Andrzej Pęczak z problemami kardiologicznymi. Kolejny proces odroczony
Do 10 listopada łódzki Sąd odroczył rozpoznanie sprawy byłego posła SLD Andrzeja Pęczaka, oskarżonego o niegospodarność w Wojewódzkim Funduszu Ochrony Środowiska i Gospodarki Wodnej w Łodzi.

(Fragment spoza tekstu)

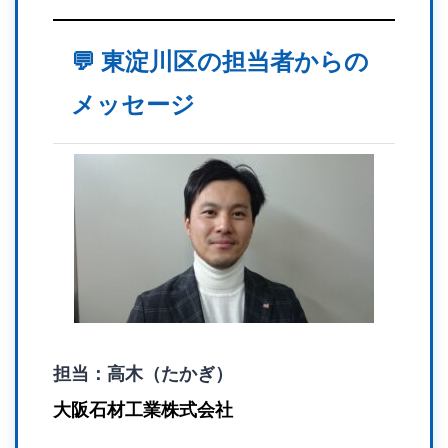
💬 東淀川区の担当者からの
メッセージ
担当：高木（たかぎ）
大阪石材工業株式会社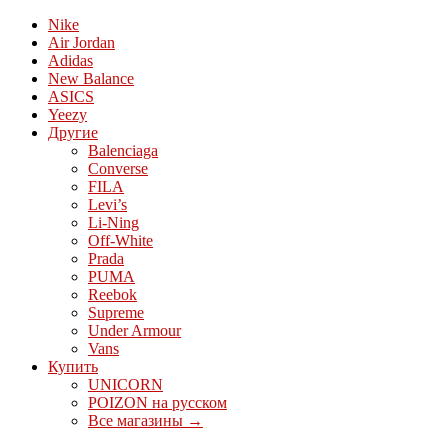
Nike
Air Jordan
Adidas
New Balance
ASICS
Yeezy
Другие
Balenciaga
Converse
FILA
Levi’s
Li-Ning
Off-White
Prada
PUMA
Reebok
Supreme
Under Armour
Vans
Купить
UNICORN
POIZON на русском
Все магазины →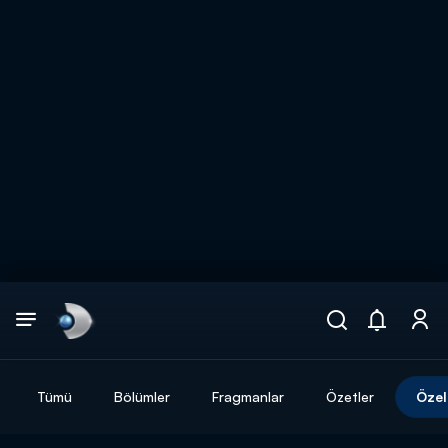
Arama
muhteşem ikili
ARAMA SONUÇLARI
Tümü
Bölümler
Fragmanlar
Özetler
Özel
DİĞER SONUÇLAR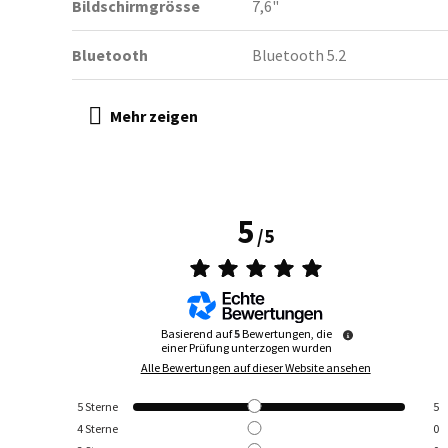
Bildschirmgrösse
7,6"
Bluetooth
Bluetooth 5.2
5
/
5
Basierend auf
5
Bewertungen, die
einer Prüfung unterzogen wurden
Alle Bewertungen auf dieser Website ansehen
5
Sterne
5
4
Sterne
0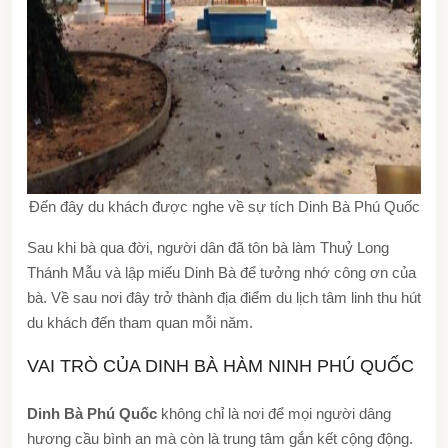
Đến đây du khách được nghe về sự tích Dinh Bà Phú Quốc
Sau khi bà qua đời, người dân đã tôn bà làm Thuỷ Long
Thánh Mẫu và lập miếu
Dinh Bà
để tưởng nhớ công ơn của
bà. Về sau nơi đây trở thành địa điểm du lịch tâm linh thu hút
du khách đến tham quan mỗi năm.
VAI TRÒ CỦA DINH BÀ HÀM NINH PHÚ QUỐC
Dinh Bà Phú Quốc
không chỉ là nơi để mọi người dâng
hương cầu bình an mà còn là trung tâm gắn kết cộng động.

– Z powodu złego stanu zdrowia Andrzej Pęczak nie mógł uczestniczyć w rozprawie – mówił w sądzie pełnomocnik Pęczaka mecenas Maciej Rakowski. – Trapią go dolegliwości o charakterze kardiologicznym, w najbliższym czasie będzie przyjęty do szpitala. Dopiero po przeprowadzeniu pełnej diagnostyki i ewentualnych zabiegach,będzie można rozstrzygnąć, kiedy będzie mógł stawić się przed sądem. Potrzebna jest także opinia psychiatryczna – dodaje Rakowski.
Proces Pęczaka ma toczyć się ponownie, bo Sąd Apelacyjny zgodnie z zaleceniem Sadu Najwyższego zdecydował o ponownym przesłuchaniu głównego świadka oskarżenia, byłego prezesa Funduszu Marka K. Sąd Najwyższy, uwzględnił kasację obrońcy byłego polityka i uchylił wyrok, który skazywał Pęczaka na trzy lata i osiem miesięcy więzienia. Sad Apelacyjny popełnił wtedy błędy, oddalając wniosek dowodowy obrony, odnoszący się do nowych, korzystnych dla Pęczaka, wyjaśnień Marka K. Ponadto Pęczak nie mógł zapoznać się z wyjaśnieniamijednego ze świadków, bo sąd prowadził sprawę mimo jego usprawiedliwionej nieobecności.
W wyniku działalności m.in.oskarżonego Fundusz stracił ponad 42 mln zł. Proces trwa 9 lat.